FLH Partner Malkin Quoted in FDA News Article on Biosimilars - Upcoming Conferences Featuring Biosimilars
FDA Lawyers Blog is pleased to announce that FLH Partner Brian J. Malkin was quoted in an FDAnews article by David Pittman on June 20 commenting on biosimilars and the increasing innovator biological - generic drug pair-ups that have been occurring. Pittman's article focused on the latest Dr. Reddy's - Merck KGaA ("Merck") partnership that reportedly will focus on oncological, monoclonal antibodies. The plan calls for Dr. Reddy's to conduct early-phase research and development with Merck handling the later-phase clinical trials and scale-up manufacturing. In addition, Merck will commercialize the products in most parts of the world, paying Dr. Reddy's royalties, but in the United States, the companies will commercialize the products together on a profit-sharing arrangement.
Malkin was quoted as saying that the generic-biosimilar partnerships are becoming increasingly popular because they help split, the cost, risk, and difficulty in developing biosimilar products. He also explained that the partnerships make sense, because innovator companies are good and developing new products and marketing them, while generic companies are good at deformulating innovative products and finding ways to manufacture them at a lower cost. The partnerships further help to mitigate the inherent weaknesses with each party: innovators are not accustomed to many of the analytical techniques that FDA has said that it will require to demonstrate similarity between innovator biologics and the biosimilar counterparts, and generic companies are not accustomed to marketing their products (for the most part) or formulating biological products, which are much more resource intensive.

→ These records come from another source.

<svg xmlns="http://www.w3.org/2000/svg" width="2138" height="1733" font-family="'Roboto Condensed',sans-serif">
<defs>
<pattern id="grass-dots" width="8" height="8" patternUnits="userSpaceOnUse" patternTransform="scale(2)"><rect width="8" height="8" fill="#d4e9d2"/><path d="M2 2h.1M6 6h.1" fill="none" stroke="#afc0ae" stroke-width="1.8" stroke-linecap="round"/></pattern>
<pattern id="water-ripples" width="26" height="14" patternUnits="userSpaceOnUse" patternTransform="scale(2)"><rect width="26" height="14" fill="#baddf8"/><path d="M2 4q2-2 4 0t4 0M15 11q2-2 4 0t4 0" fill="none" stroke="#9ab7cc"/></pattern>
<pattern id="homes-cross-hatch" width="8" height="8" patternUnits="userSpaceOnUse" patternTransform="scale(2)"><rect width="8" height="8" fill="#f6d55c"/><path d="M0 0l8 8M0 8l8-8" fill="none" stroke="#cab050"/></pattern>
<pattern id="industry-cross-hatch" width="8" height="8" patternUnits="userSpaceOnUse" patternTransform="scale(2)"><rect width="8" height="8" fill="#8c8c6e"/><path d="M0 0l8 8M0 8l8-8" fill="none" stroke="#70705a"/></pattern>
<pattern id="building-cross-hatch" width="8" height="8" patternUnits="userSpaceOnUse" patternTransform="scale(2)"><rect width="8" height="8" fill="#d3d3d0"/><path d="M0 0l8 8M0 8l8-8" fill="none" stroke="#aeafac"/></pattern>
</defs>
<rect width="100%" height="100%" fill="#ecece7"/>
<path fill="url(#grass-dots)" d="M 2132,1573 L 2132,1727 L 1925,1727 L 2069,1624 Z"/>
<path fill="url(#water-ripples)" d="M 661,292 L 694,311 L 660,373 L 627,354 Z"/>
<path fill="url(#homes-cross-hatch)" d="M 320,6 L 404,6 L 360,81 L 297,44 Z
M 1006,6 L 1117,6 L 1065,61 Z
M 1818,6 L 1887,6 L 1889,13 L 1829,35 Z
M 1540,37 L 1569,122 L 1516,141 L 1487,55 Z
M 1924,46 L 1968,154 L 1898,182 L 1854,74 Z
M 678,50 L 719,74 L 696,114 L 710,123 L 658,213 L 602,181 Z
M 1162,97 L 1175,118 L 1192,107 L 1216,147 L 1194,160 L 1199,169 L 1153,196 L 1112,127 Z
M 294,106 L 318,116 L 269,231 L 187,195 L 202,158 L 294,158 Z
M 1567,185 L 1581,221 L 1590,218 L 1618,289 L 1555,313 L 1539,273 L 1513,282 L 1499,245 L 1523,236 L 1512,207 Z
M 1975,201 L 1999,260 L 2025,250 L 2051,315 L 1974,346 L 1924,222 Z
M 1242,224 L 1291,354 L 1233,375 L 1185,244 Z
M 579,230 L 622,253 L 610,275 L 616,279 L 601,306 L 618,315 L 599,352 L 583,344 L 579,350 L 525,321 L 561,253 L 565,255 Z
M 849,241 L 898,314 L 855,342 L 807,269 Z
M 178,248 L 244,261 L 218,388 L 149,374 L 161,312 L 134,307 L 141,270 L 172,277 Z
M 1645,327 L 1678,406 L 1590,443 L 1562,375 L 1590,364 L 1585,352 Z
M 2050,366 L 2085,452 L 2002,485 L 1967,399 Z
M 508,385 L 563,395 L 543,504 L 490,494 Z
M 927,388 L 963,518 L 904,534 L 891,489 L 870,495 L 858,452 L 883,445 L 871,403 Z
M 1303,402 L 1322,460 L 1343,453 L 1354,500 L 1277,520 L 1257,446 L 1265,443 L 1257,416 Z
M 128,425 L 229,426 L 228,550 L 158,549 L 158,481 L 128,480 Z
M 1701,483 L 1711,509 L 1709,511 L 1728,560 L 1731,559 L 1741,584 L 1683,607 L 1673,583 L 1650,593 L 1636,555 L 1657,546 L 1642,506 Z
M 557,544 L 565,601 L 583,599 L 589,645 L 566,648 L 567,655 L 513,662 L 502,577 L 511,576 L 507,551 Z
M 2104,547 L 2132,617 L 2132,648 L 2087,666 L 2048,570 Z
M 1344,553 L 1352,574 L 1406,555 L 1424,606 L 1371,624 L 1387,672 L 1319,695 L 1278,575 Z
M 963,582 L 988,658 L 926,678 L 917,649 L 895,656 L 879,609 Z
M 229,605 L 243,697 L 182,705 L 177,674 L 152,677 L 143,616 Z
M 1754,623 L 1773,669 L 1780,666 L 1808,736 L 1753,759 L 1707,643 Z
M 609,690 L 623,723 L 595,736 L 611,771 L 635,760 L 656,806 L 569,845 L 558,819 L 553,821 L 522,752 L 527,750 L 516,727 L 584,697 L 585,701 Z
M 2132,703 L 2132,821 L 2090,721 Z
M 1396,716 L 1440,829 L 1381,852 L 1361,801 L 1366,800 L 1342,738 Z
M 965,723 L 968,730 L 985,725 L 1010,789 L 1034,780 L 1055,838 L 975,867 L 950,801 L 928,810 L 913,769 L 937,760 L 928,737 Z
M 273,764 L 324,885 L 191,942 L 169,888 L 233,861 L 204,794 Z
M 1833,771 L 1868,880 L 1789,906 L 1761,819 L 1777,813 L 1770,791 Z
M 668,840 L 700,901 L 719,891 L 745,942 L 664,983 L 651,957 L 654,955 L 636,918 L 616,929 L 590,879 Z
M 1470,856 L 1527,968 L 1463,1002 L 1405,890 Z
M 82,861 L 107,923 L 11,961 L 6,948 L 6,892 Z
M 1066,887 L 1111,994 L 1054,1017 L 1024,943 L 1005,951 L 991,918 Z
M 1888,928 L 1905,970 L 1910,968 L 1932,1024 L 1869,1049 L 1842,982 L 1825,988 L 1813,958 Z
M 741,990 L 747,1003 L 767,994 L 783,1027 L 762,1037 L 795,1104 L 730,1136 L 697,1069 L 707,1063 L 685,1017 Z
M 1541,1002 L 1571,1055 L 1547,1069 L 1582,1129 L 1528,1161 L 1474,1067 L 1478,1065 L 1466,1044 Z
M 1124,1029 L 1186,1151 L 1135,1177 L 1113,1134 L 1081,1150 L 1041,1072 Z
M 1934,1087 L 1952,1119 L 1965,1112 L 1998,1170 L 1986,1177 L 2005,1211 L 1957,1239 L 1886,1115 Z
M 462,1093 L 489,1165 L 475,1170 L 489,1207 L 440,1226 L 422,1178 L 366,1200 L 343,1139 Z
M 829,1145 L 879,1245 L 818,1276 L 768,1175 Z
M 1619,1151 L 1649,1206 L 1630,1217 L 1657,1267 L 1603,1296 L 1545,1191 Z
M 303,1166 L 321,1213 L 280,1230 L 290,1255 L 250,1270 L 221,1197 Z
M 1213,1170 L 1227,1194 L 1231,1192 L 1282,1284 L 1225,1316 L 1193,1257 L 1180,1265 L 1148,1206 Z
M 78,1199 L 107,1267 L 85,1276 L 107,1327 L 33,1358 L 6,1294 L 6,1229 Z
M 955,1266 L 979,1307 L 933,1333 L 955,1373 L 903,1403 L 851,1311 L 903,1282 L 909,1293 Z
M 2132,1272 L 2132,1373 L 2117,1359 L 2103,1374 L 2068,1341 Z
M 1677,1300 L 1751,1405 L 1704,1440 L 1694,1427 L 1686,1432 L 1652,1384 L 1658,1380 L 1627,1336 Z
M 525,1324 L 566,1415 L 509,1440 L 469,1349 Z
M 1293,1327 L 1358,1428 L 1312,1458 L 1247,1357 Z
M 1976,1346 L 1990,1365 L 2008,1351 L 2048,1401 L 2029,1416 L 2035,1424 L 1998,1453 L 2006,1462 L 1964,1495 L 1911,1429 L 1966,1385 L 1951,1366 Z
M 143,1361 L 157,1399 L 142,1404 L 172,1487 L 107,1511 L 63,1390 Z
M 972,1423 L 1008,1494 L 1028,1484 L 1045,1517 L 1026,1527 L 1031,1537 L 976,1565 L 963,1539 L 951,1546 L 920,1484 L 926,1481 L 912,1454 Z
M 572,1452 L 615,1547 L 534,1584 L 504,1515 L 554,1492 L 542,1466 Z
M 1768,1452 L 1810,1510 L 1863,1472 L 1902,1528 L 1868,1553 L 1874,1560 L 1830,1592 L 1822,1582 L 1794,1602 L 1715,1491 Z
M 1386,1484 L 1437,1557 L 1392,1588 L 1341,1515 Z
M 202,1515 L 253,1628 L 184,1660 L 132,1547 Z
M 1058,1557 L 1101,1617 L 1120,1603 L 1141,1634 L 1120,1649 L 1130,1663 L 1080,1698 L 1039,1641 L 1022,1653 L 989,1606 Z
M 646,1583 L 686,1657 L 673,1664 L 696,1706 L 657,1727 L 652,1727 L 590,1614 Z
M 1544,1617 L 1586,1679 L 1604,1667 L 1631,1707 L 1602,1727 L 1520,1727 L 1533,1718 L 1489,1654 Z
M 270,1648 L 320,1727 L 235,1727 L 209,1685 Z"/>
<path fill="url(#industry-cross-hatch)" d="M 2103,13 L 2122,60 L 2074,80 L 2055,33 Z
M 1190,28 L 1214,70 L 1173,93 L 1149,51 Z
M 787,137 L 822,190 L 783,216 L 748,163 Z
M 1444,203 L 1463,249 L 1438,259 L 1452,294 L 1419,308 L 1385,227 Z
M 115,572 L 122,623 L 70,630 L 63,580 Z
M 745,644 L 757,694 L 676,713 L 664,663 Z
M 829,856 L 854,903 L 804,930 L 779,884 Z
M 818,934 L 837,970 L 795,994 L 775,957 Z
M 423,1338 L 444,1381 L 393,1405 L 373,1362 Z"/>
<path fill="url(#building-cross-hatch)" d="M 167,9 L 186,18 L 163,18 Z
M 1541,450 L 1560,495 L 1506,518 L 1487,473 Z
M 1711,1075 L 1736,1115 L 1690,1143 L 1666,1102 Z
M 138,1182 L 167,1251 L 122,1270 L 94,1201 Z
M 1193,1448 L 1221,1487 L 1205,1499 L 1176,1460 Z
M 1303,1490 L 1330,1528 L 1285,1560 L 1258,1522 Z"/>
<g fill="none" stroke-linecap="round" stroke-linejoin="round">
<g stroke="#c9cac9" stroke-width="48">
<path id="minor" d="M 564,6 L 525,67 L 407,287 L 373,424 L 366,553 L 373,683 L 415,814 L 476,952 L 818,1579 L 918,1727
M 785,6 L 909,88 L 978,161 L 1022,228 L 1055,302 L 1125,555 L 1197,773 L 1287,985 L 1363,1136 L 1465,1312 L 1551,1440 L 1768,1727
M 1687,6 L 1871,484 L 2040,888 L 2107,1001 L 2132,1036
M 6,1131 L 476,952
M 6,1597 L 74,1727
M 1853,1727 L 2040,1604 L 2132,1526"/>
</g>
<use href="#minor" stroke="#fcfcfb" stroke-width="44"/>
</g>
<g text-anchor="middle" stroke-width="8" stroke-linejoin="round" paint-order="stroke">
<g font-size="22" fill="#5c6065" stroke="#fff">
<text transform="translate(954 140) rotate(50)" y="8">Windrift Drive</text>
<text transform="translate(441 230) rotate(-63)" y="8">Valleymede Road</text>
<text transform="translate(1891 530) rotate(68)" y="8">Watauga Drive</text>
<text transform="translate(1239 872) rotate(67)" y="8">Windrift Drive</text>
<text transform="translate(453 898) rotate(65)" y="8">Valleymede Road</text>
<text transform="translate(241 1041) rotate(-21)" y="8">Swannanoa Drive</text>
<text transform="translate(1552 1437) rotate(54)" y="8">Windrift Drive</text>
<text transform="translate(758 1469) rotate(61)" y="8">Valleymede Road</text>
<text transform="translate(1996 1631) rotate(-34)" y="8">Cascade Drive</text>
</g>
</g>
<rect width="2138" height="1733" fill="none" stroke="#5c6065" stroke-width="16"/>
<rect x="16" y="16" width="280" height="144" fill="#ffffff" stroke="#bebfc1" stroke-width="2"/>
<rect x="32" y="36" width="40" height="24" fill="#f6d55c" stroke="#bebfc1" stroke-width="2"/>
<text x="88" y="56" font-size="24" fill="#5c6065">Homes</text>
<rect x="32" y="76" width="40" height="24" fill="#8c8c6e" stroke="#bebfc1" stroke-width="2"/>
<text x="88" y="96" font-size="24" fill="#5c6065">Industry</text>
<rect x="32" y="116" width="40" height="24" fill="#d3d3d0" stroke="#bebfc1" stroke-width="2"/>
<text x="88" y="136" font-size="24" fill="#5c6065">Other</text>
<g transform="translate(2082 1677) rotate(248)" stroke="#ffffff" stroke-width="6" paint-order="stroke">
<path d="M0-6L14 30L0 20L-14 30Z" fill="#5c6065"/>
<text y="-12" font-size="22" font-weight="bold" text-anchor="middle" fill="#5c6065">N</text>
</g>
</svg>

Malkin's observations were echoed by statements made by Merck in other arenas, with Merck executive board member Stefan Oschmann saying, "Sharing know-how, risks and rewards is the right approach to enter the emergent biosimilars market and will be a win-win for both parties." According to Merck, it had already factored the investments needed for this collaboration into its profit outlook.
Malkin will be speaking at two upcoming conferences featuring biosimilars next month, first in the Washington, D.C. Area on July 12 with Q1 Productions' Regulatory Clearance & Commercialization of Generic Drugs & Biosimilars Conference and then in Boston on July 17 with the American Conference Institute's Clinical Trials Conference. Malkin's presentations will take advantage of his extensive knowledge of this developing field, fueled by his observation in recent meetings such as the Biotechnology Industry Organization's International Convention, where Malkin attended events featuring key FDA decision makers Janet Woodcock, M.D., Director of the Center for Drug Evaluation and Research, and Karen Midthun, M.D., Director for the Center for Biologics Evaluation and Research identifying key issues in their respective center and speaking about the future of biosimilars, as reported here. These events will be some of the first events to follow the eagerly-anticipated Supreme Court decision regarding the constitutionality of the Affordable Care Act, which possibly threatened the immediate future of biosimilars, if the Act is entirely overturned, as some has speculated.